Last Easter, I went back to my hometown for a good old catch-up, not just with my family, but with various friends. I rang one friend to arrange a coffee date. I would step off the bus and straight into a coffee shop for our chin wag. With another set of friends, I arranged a lunch to take place a couple of hours later, via our WhatsApp group.
I was to meet them on the Saturday, and both social arrangements had been made by the Tuesday. For some people, this would be the stuff of nightmares. ‘I hate to be tied,’ I hear such people say, as if an invite to have coffee at eleven on a Friday were a court summons. I have to say, this kind of talk saddens me, with its implication that friendship is a burden to be borne.
The Privileges of Friendship
I get a thrill when my phone pings with a message asking me to meet at eleven on a Friday, or with a reply that yes, my friend would love to meet me on a Friday.
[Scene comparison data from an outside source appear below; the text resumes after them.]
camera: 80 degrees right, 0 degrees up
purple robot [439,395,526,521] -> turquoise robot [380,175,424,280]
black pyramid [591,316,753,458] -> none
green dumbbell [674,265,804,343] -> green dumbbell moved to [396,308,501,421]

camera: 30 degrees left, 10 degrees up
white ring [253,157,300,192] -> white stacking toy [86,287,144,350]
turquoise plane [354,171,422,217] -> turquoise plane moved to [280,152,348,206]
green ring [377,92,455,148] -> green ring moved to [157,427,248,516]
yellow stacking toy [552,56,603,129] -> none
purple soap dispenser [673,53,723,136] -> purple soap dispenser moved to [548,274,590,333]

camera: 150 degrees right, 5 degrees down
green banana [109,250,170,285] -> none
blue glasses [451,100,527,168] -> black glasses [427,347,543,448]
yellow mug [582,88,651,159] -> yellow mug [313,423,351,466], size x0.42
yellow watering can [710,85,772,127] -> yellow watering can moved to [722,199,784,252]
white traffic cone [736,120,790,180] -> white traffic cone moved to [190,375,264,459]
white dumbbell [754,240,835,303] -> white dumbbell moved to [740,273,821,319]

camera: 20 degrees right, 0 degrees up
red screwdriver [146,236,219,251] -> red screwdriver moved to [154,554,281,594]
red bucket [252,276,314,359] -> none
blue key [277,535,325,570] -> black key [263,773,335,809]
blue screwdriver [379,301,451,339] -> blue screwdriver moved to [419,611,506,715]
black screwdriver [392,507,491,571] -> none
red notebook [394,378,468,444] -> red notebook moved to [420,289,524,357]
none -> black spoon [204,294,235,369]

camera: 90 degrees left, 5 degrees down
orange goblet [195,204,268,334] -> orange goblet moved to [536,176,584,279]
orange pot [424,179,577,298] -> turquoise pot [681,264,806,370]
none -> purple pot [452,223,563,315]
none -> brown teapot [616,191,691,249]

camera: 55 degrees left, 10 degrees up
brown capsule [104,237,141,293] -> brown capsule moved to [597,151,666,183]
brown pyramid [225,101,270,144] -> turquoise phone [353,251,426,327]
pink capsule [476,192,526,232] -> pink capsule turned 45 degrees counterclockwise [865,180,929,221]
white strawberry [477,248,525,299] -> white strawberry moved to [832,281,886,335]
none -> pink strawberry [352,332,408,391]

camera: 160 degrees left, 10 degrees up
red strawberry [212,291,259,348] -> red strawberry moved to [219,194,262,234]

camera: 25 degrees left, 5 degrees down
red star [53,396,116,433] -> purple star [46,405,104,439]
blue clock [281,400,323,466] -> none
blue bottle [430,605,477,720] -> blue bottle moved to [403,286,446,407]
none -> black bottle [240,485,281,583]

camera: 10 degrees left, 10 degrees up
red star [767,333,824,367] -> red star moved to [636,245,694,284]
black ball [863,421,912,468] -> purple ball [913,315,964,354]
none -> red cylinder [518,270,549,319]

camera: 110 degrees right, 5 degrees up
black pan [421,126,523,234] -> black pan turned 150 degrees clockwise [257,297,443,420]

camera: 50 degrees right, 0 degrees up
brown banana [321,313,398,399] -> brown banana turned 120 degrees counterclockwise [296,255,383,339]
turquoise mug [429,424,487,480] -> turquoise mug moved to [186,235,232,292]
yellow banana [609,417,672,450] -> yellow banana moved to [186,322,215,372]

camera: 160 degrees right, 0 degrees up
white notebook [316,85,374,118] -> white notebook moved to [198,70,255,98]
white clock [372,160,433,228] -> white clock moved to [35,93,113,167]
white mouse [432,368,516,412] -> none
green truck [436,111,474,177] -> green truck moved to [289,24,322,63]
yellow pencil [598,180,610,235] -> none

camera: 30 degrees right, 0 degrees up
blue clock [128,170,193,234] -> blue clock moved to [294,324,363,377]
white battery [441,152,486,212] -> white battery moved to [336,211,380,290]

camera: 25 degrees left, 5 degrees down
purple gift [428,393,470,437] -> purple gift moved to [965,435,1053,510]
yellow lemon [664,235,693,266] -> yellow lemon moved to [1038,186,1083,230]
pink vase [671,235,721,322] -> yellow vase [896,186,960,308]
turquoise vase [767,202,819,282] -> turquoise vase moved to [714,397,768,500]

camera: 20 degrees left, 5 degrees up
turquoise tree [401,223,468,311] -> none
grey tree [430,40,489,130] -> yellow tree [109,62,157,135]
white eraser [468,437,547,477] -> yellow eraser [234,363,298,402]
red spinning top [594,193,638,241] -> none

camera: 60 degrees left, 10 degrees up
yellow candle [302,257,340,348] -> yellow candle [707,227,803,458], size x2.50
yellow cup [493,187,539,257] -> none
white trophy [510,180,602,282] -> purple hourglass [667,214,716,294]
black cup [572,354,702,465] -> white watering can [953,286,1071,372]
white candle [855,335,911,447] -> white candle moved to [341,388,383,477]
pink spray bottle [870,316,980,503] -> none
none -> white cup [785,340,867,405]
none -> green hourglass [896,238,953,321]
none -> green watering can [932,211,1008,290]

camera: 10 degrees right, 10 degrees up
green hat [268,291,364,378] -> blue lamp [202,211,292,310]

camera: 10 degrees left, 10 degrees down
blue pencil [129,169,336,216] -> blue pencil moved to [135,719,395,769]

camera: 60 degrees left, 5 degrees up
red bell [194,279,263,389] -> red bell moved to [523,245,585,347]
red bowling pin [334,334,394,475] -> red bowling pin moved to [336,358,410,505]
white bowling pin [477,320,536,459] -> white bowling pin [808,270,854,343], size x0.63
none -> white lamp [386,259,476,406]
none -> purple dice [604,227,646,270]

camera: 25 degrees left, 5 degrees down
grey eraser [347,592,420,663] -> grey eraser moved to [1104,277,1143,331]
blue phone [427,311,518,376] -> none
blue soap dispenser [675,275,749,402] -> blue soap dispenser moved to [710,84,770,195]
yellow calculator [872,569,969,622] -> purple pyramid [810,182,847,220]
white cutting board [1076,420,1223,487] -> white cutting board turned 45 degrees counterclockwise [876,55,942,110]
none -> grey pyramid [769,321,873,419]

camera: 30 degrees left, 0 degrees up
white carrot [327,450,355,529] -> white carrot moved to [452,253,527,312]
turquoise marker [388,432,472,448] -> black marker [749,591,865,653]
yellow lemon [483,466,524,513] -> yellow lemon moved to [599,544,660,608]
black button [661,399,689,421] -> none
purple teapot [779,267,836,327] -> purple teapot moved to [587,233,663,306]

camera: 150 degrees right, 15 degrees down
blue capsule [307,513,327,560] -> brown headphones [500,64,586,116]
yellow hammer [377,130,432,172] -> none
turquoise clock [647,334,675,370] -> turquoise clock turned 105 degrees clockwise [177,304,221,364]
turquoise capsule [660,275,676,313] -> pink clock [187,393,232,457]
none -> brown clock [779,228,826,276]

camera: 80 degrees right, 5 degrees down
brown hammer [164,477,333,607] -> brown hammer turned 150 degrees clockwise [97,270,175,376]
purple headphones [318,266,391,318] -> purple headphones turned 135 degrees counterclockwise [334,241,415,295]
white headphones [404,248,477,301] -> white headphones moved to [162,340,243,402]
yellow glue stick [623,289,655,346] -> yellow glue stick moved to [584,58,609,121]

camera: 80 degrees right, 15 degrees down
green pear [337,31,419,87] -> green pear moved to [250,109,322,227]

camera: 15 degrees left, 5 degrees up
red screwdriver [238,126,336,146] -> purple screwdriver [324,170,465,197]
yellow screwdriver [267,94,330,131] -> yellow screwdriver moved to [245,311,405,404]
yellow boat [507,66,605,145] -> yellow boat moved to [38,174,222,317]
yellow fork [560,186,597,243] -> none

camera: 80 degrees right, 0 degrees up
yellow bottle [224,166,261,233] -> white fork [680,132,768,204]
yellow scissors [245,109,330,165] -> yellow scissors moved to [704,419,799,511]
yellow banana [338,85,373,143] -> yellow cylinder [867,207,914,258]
When I get a message like that, it tells me that someone is thinking of me, and that gives me a warm glow. I feel lucky that people think enough of me to want to make arrangements to meet me.
And I feel privileged to even have friends in the first place, because there are plenty of people who have none. Loneliness has become so endemic that the UK Government has appointed a Minister for Loneliness. We have never had more technology to communicate with, yet I wonder if this technology has turned us into tectonic plates, drifting further apart from each other.
Leaving Friendship to Chance
I could have left my arrangements to chance, turned up on the Saturday and sent messages to see who was around. Some people thrive on this. But I know that if I make concrete arrangements with my friends, they’re more likely to happen. Once I’ve made the arrangements, I can slot the rest of my schedule around them. For me, that’s freedom of a kind.
Yes, it’s a commitment. It means carving out time away from my work and family schedules. But it’s a commitment I freely choose to make. Rather than seeing the arrangements as an obligation, I see them as a beacon on the landscape, something warm and inviting to move towards. And I reap the reward for that effort in the form of laughter, support and a sense of belonging.